Image Generator with Variational Autoencoder (VAE) and Generative Adversarial Network (GAN)

In this project I plan to use various methods to generate Pokemon and other images, including variational autoencoders (VAEs), generative adversarial networks (GANs), and VAE-GANs.

Image Generator with Variational Autoencoder (VAE) and Generative Adversarial Network (GAN)

I created a PyTorch implementation of a Variational Autoencoder (VAE) and a Generative Adversarial Network (GAN) for generating images. The VAE architecture is designed to learn the underlying distribution of pixel art and generate new samples from this distribution. The GAN architecture focuses on trying to create images that can't be easily distinguished from the original dataset.

Overview

A Variational Autoencoder is a generative model that learns a compressed, latent representation of data. It consists of two main components:

Encoder: The encoder network takes an input image and compresses it into a lower-dimensional latent vector. This vector represents the essential features of the input image.
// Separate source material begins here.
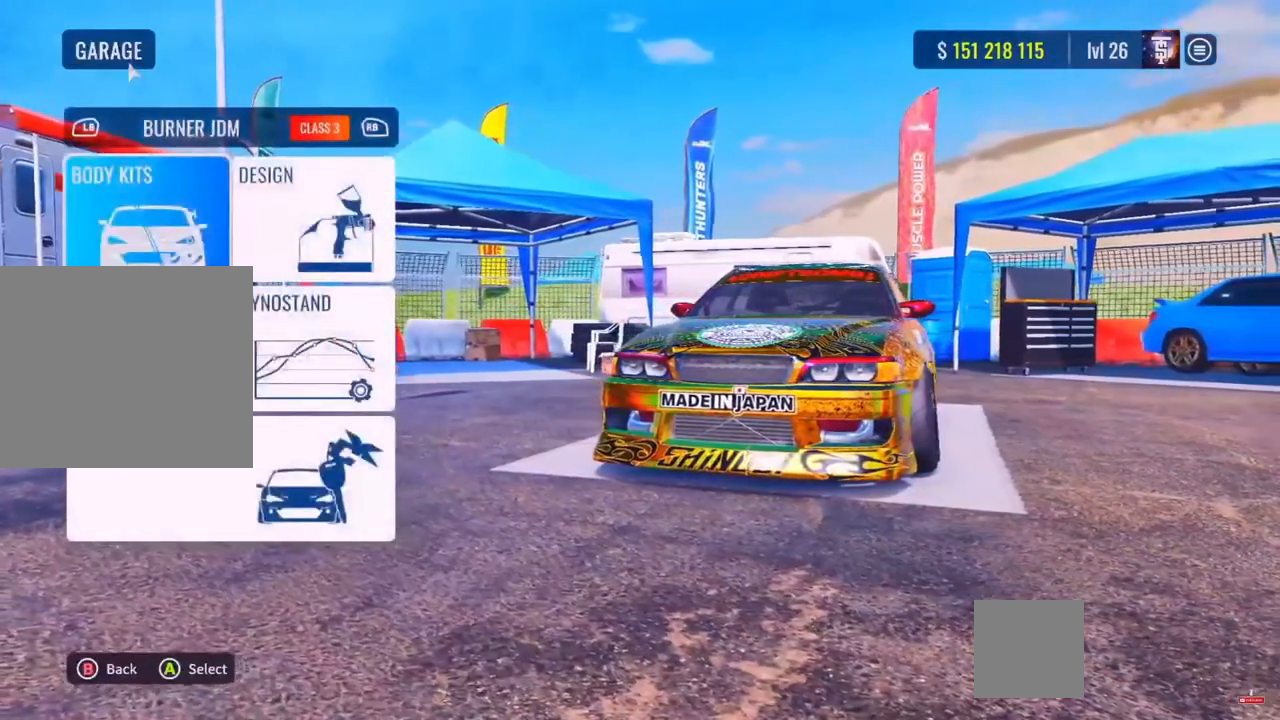
{"buttons": ["CROSS"], "left_stick": "center", "right_stick": "center", "events": [[33, "DPAD_DOWN", "down"], [117, "DPAD_DOWN", "up"], [217, "DPAD_DOWN", "down"], [350, "DPAD_DOWN", "up"], [483, "CROSS", "down"]]}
The encoder outputs the mean $\mu$ and log variance $\sigma$ of a distribution in the latent space.
Decoder: The decoder network takes a sample from the latent space (obtained by reparameterization using $\mu$ and $\sigma$) and attempts to reconstruct the original image.
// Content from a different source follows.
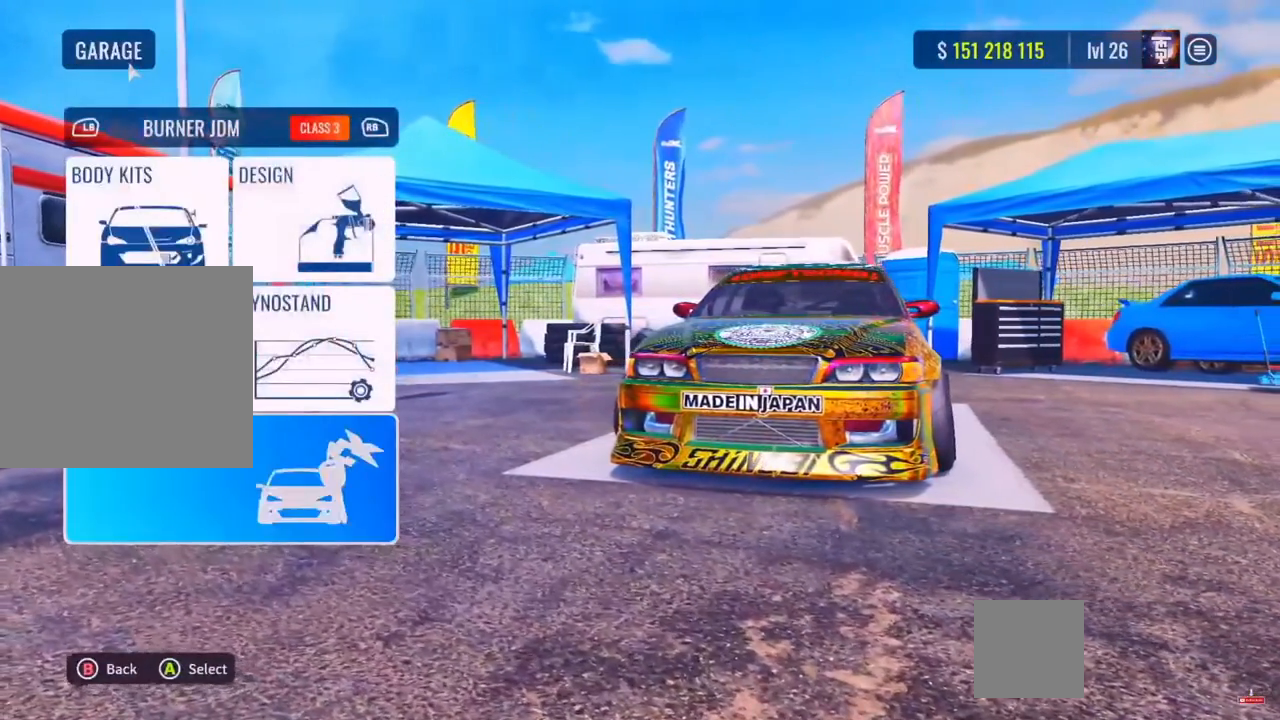
{"buttons": [], "left_stick": "center", "right_stick": "center", "events": [[117, "CROSS", "up"]]}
A Generative Adversarial Network is comprised of a generator and a discriminator trained simultaneously and in connection with each other. This adversarial training essentially allows the discriminator to improve, making the generator's task harder and harder and ultimately producing a more realistic and robust image generator.

Discriminator: The discriminator accepts an image and outputs the probability that the image is real given the training data.
Generator: The generator takes in a random noise vector and generates a new (fake) image. The goal of the model is to produce realistic enough data to fool the discriminator.

Datasets

I used a pixel art dataset that is available on Kaggle. It contains 89,000 16x16 RGB pixel art images. A few example images from the data are shown below.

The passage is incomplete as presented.